Мыс как бы удлиняется полоской света маяка и разделяет землю зримым меридианом: по одну из его сторон завтрашний день становится вчерашним. Мы были на пороге нового десятилетия, и, можно надеяться, великан за это время сумеет подняться, расправить плечи и сбросить на землю как ненужный хлам расовые предрассудки. За короткое время мы узнали, что представляет собой 1960 год в Южной Африке.
— У нас осталось немного времени, — сказал я. — Что мы возьмем с собой домой?
— Что-нибудь необычное, — ответила Анна-Лена.
Не было никаких сувениров. Африка скупа на подарки. Более того, мы думали оставить кое-какие свои вещи. Мы хотели уменьшить вес нашего багажа в самолете, чтобы легче было выбраться из ЮАС.
— Как ты думаешь, чем занимается сейчас семья Косанге? — спросила Анна-Лена.

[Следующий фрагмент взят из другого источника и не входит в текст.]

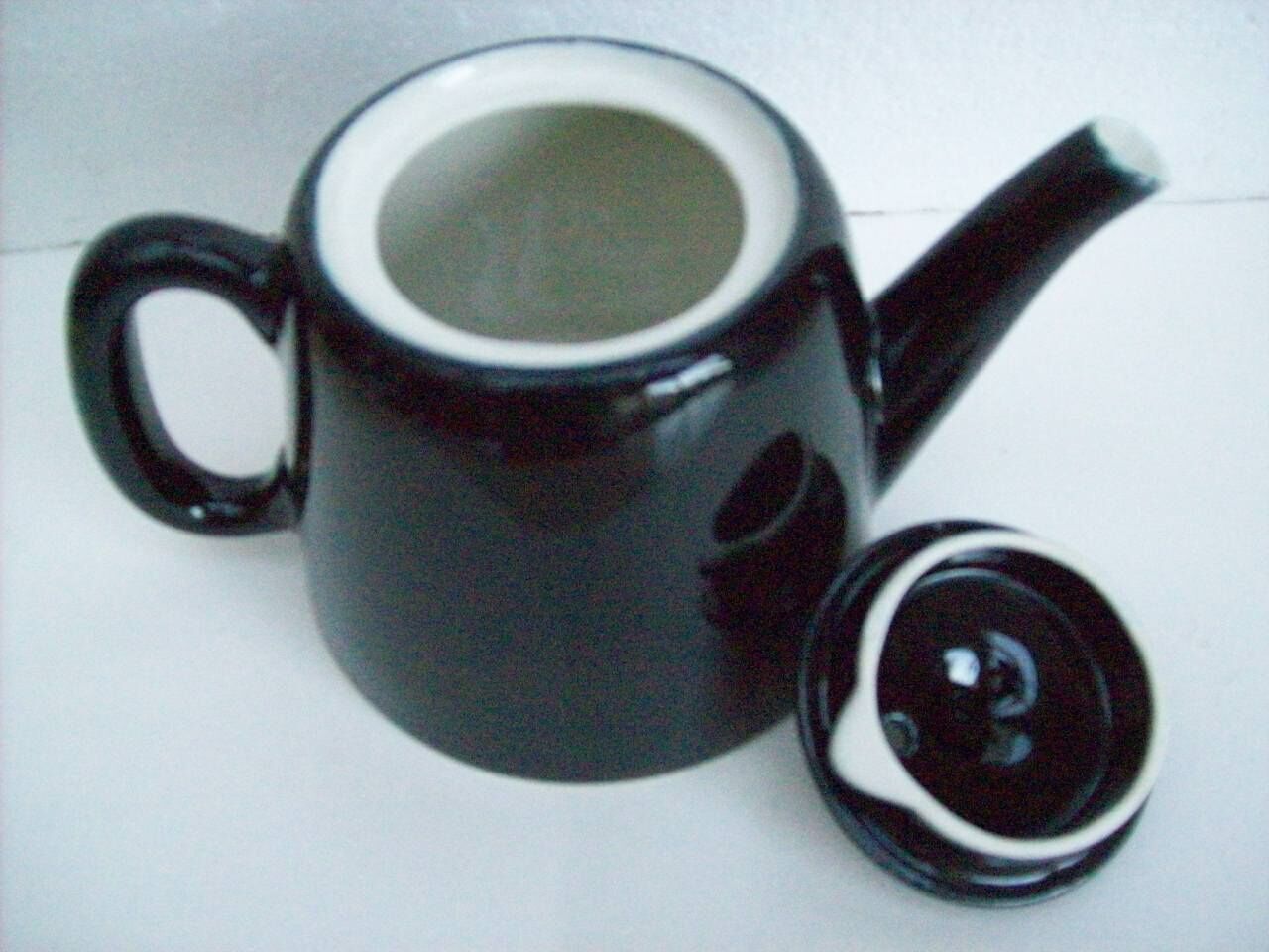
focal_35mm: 36
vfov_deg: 39.7
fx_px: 1320
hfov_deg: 51.4
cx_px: 634
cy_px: 476
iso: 800
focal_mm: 6
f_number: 2.7
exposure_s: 1/93.9
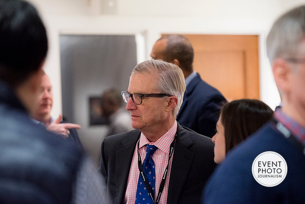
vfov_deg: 12.3
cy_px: 102
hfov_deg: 18.3
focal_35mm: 112
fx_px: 945
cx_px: 152
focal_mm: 110
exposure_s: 1/125
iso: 1600
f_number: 2.8
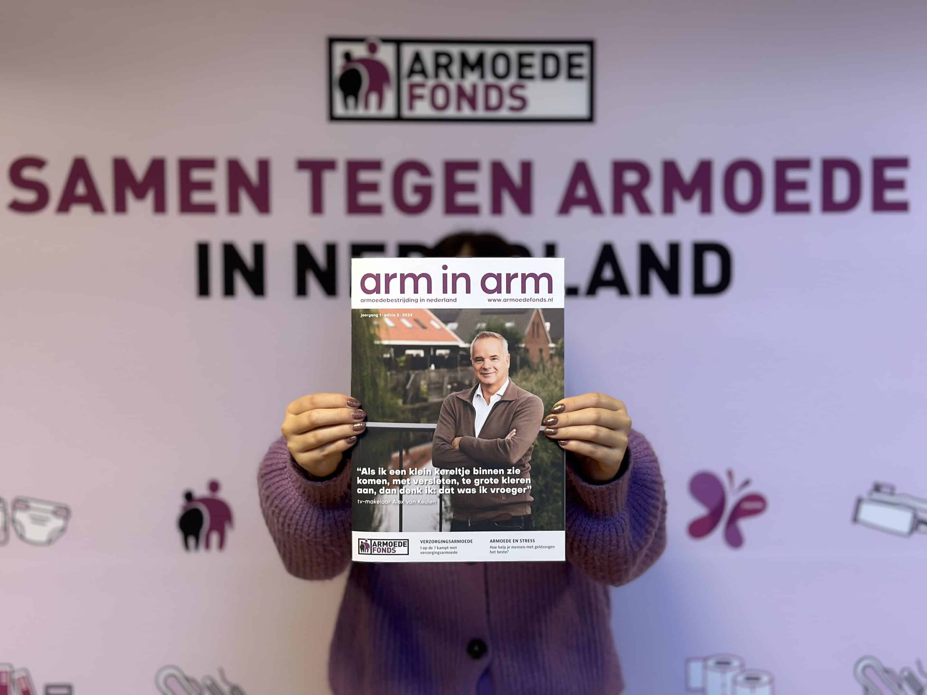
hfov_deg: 39.7
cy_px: 348
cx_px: 464
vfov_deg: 30.3
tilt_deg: -1.1
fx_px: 1285
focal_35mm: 48
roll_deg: +1.3
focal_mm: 6.86
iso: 100
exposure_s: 1/50
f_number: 1.78
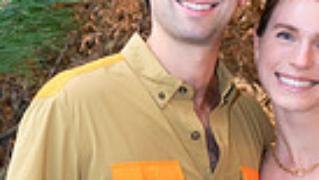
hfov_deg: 10.7
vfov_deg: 6.0
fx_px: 1691
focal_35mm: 200
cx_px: 249
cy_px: 269
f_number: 5
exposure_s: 1/100
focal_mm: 58
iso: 3200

Даже здесь, у небесно-голубого моря, среди необитаемых скал, нельзя было забыть о людях. Это было единственное, о чем мы говорили. Мы никогда не приобретали столько друзей за короткое время. Южная Африка открыла нам новую сторону путешествий. Любой город в других странах оставлял обычно только одно ощущение: обилие впечатлений от достопримечательностей. Здесь оставалось впечатление от множества людей.
Насекомые затихли, медузы отплыли от берегов. В зимнее полугодие сумерки наступают рано. В Южной Африке солнечных дней больше, чем в любой стране Европы, — сообщалось в рекламах. Но это мрачная страна. Солнечный диск исчез в воде, как поплавок, и лучи, расходящиеся от него по небу, напоминали рыболовную лесу. От самого южного мыса мы пошли вдоль обрыва, на склонах которого дождь прорыл ложбины. Над Атлантикой занималась заря. Что это — наступление нового утра или последний отблеск заката?
НОВЫЙ МИР
Мы вернулись в Иоганнесбург и намеревались через два дня вылететь в Конго. В Иоганнесбург мы приехали поздно вечером. Когда мы шли в гостиницу, на улицах было пустынно…
Ночью я проснулся оттого, что кто-то кричал в коридоре. Я выглянул в окно, шум утих. Высокий трамвай прогромыхал в легком тумане.
Утром у нас было какое-то взвинченное настроение. Надин Гордимер пишет: «Когда люди говорят о напряженности, в которой они живут здесь, или о гнетущей предгрозовой атмосфере, они имеют в виду не конкуренцию, не суету большого города, не нехватку денег. Они имеют в виду винтовки под подушками у белых и решетки на окнах их домов. Они имеют в виду те неожиданные интермедии на тротуарах, когда вдруг черный отказывается уступить дорогу белому».